→ OBJECTIFS
A - D'après la critique, dans quelle ville se situe le décor de Mathématique du crime ?
B - Recopiez la critique en commençant à « Derrière le masque » et en terminant à « Un roman captivant. ».

→ TEXTE FOURNI
= = = = =

Derrière le masque d’une intrigue policière, dans Mathématique du crime, Guillermo Martinez se livre à une brillante démonstration sur les spéculations sur les signes, et nos façons de les relier entre eux, qui unissent la magie, les mathématiques et le meurtre. Un roman captivant.
Commençons par une évidence paradoxale : la mise en résonance de mes lectures laisserait entendre une certaine attraction magnétique pour le domaine mathématique. En effet, La déesse des petites victoires et À la lumière de ce que nous savons se servaient déjà du théorème d’incomplétude comme cadre de leur récit. Mathématique du crime procède ainsi mais avec une parfaite élégance didactique et une économie narrative des plus resserrée.
Pour mieux servir une intrigue limpide mais complexe (le dénouement est devinable hormis le dernier rebondissement), Martinez se sert d’un cadre connu qu’il a la finesse de ne pas caricaturer à l’extrême. Oxford. Le décor existe dans ce roman presque de lui-même, dans le portrait de ses personnages que ce soit la logeuse engagée, à l’époque, pour aider à déchiffrer Enigma ou une intrigante violoncelliste sous sa domination. Sans pesante précision, nous voilà dans le roman de Benjamin Wood.

= = = = =

→ DONNÉES AFFICHÉES
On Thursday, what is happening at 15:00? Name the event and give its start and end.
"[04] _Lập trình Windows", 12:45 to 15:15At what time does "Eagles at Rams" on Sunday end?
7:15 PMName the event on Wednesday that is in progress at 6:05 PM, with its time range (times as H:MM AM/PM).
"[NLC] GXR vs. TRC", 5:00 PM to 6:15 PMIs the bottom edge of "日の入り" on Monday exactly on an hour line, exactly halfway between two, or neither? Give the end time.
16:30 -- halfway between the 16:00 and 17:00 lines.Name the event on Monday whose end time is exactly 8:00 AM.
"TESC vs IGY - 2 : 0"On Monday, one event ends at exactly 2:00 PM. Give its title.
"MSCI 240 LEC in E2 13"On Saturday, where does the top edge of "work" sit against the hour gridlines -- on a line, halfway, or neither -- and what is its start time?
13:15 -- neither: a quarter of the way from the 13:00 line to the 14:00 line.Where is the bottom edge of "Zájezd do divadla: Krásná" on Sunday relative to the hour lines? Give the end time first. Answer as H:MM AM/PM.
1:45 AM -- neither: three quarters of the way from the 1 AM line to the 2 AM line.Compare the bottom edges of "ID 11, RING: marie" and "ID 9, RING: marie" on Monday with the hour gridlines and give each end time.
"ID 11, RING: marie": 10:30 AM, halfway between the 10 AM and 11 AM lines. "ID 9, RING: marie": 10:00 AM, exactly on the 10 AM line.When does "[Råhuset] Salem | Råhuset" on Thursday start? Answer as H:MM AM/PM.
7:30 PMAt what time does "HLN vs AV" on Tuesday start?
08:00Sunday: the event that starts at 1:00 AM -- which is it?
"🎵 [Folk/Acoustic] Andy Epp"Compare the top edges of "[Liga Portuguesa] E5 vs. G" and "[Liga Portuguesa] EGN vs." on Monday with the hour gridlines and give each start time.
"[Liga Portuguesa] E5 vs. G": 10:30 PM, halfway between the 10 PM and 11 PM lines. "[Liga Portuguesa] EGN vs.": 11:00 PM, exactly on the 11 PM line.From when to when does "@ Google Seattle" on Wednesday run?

= = = = =

→ SOLUTIONS
A - Oxford.

B -
Derrière le masque d’une intrigue policière, dans Mathématique du crime, Guillermo Martinez se livre à une brillante démonstration sur les spéculations sur les signes, et nos façons de les relier entre eux, qui unissent la magie, les mathématiques et le meurtre. Un roman captivant.